On one hand, you may say I’ve given up on Indonesia. I’m not out exploring. I’m not out doing new things. In fact, I spend the majority of my time on my own, practicing (or more commonly thinking about practicing) dances.
I’d argue, though, that while I may not be catching buses back and forth across Java, I’m exploring Indonesia in a different sort of way—I’m exploring my relationship with the country, both on a short-term and long-term scale.
If you look through my notebooks and even posts on this blog, you’ll find a recurring theme that could be titled “You are not Indonesian.” Indeed, I have written this exact phrase as a reminder to myself on numerous occasions. I don’t want to be Indonesian, but spending the majority of my time surrounded by Indonesians does tend to skew things.
Lately, I’ve been finding myself becoming increasingly aggravated when it’s assumed that I am a newcomer and therefore at a lower linguistic state than everyone else. Logically, I know I shouldn’t get annoyed with people—it’s a safe assumption to make that most foreigners are not going to understand the Javanese that gets tossed around on a daily basis. Nevertheless, it irks me, possibly because it feels like the people making these assumptions haven’t taken the time to actually get to know me. They paint me with the broad foreigner brush and stop there.
Recently, one of my dance teachers—probably my favorite dance teacher at ISI—asked me a question that included one word (one word!) of Javanese. When he realized this, he got flustered and tried to backtrack while I got annoyed because I could easily have answered his question without all the fuss. And it was a simple Javanese word! And it wasn’t even that critical to the sentence!

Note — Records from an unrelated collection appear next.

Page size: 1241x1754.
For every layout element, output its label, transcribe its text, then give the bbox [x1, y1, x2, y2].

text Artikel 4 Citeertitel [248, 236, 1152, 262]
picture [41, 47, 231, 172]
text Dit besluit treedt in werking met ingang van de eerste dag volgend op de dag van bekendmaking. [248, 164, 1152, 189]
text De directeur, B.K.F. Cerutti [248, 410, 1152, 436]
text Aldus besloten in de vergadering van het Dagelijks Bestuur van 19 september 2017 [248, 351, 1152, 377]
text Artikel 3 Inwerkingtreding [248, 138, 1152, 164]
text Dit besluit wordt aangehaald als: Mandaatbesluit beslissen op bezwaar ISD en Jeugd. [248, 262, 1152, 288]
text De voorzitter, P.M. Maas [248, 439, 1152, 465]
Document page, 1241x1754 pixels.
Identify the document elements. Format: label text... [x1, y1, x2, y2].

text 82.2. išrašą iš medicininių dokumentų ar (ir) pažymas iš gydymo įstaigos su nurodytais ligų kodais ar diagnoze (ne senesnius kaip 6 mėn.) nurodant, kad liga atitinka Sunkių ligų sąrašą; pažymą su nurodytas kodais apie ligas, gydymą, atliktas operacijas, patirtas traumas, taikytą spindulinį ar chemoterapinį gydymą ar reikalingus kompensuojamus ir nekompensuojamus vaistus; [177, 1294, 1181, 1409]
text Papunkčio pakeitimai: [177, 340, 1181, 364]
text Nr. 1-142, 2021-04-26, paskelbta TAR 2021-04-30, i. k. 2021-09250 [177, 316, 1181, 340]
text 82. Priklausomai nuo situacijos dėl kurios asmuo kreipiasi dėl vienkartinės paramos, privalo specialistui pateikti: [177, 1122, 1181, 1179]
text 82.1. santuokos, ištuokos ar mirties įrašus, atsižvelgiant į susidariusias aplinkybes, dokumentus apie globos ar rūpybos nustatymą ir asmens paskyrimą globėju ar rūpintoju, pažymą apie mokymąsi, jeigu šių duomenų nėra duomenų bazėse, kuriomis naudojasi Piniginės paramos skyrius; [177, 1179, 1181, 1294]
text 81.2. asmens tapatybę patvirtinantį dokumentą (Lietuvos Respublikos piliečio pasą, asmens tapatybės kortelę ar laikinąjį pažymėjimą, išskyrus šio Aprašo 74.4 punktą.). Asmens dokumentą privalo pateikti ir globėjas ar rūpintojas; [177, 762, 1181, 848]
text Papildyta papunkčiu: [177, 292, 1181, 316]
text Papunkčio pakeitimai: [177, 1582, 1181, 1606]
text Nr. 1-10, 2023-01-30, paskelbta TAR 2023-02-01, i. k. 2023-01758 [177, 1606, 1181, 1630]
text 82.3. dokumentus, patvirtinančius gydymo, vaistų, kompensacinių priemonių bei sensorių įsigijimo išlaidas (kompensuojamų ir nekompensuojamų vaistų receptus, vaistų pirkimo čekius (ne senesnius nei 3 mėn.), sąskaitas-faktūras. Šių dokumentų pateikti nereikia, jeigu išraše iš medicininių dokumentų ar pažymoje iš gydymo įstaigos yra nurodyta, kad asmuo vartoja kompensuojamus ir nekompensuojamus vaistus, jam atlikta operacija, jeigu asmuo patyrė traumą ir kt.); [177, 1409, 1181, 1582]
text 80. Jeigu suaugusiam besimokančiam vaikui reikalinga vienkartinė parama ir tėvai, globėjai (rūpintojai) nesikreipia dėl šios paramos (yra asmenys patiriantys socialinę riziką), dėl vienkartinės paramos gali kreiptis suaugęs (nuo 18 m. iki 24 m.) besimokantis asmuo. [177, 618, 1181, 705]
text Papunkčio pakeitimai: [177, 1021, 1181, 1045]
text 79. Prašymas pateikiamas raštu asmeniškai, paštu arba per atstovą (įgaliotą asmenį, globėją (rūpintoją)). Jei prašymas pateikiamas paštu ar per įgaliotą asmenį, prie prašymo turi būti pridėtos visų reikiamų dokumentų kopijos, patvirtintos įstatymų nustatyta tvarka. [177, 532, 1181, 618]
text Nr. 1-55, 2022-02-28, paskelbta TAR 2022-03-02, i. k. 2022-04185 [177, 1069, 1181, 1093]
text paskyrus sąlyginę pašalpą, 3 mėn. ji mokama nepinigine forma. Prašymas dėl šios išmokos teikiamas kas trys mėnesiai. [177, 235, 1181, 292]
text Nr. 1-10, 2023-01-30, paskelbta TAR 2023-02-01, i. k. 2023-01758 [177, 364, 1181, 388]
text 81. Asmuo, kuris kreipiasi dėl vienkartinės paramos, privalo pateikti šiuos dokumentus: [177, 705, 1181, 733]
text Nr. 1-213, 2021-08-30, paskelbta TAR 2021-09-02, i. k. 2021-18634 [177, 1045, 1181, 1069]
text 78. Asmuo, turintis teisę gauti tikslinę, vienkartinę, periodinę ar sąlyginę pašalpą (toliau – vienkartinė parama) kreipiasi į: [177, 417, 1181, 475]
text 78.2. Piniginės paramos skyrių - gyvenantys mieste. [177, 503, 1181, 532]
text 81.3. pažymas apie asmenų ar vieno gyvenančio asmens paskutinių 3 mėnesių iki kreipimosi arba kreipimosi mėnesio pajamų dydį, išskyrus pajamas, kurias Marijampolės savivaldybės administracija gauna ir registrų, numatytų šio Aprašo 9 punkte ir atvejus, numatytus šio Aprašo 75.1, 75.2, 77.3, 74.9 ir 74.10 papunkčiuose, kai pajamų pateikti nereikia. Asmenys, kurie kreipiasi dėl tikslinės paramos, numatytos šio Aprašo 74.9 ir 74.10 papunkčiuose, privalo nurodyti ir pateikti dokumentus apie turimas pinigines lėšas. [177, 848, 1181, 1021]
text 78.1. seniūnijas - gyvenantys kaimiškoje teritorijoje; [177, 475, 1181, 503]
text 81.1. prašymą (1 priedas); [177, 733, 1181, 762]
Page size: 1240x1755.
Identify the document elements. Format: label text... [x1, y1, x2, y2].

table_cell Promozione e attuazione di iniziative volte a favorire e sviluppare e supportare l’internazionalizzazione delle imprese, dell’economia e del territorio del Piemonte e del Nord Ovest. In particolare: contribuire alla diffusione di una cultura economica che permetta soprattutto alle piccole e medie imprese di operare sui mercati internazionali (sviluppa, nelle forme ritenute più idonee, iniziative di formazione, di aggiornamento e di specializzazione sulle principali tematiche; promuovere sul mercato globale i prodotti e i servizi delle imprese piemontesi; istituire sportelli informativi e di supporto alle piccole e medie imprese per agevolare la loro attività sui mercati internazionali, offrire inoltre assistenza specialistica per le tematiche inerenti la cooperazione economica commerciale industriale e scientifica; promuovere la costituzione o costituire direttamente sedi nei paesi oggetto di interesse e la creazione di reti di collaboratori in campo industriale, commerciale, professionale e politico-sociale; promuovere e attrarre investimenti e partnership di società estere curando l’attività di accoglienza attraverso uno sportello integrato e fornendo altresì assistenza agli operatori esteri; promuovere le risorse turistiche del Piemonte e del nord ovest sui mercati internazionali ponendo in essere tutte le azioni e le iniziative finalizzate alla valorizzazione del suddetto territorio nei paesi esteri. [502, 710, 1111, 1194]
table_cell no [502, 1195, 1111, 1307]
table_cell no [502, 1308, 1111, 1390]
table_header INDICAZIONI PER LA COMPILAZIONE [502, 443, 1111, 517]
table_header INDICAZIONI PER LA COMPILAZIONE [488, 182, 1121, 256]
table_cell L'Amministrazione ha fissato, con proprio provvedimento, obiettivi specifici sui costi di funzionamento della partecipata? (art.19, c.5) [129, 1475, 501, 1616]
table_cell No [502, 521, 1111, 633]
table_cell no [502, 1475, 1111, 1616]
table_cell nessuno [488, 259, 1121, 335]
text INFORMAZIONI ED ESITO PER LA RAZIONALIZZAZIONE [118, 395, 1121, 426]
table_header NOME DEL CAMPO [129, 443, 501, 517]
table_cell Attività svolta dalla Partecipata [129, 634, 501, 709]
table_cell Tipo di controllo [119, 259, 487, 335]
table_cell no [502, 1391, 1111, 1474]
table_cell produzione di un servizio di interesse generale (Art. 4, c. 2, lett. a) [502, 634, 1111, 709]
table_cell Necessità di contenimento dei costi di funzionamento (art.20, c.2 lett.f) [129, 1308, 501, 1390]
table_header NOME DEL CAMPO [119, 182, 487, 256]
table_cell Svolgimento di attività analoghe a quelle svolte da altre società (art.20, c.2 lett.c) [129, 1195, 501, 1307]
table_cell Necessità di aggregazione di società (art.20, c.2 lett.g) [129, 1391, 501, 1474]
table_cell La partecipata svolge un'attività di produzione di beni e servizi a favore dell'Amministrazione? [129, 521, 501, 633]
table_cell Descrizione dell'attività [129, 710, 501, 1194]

In my teacher’s defense, he has almost no reason to know that I understand a good bit of Javanese. I only interact with him in class and I’m (almost) always on my best Indonesian student behavior, meaning if I don’t have something important to say, I don’t say anything to the teacher at all. And it’s not like I’d ever use Javanese with an authority figure anyway, because I don’t have enough formal Javanese for that.
I understand why people make assumptions like this, but they still bother me, which is where this “You are not Indonesian” thing comes in. I’m not Indonesian and I have no illusions that I’ll become Indonesian, nor do I want to. However, what I do want is to be treated as an ordinary person.
This is why I stick to my routine. When I go to my normal lunch place, the woman who owns it asks in Javanese if I want to eat without thinking twice. Her children have stopped seeing me as a fearful unknown and are happy to wander around me and make faces or exchange witty banter. They all see me as a person, albeit a foreigner who doesn’t mind eating alone with a book. This isn’t a transition that comes quickly and at this point I’m not interested in replaying this transition over and over.
Which brings me to the future, or what I am interested in. As you may or may not know, I’ve been tossing around the idea of grad school. It’s now time for me to officially announce that, come September, I’ll be attending University of Michigan in the Southeast Asian Studies program. It’s time for me to move on. I’m leaving Indonesia physically, at least for the time being, but I’ll spend the next few years focusing deeply on the country in other ways. As various people have told me and, indeed, as I’ve said myself, I need some perspective. I could go on living in Indonesia for a while longer—that’s become easy—so now it’s time for a new challenge.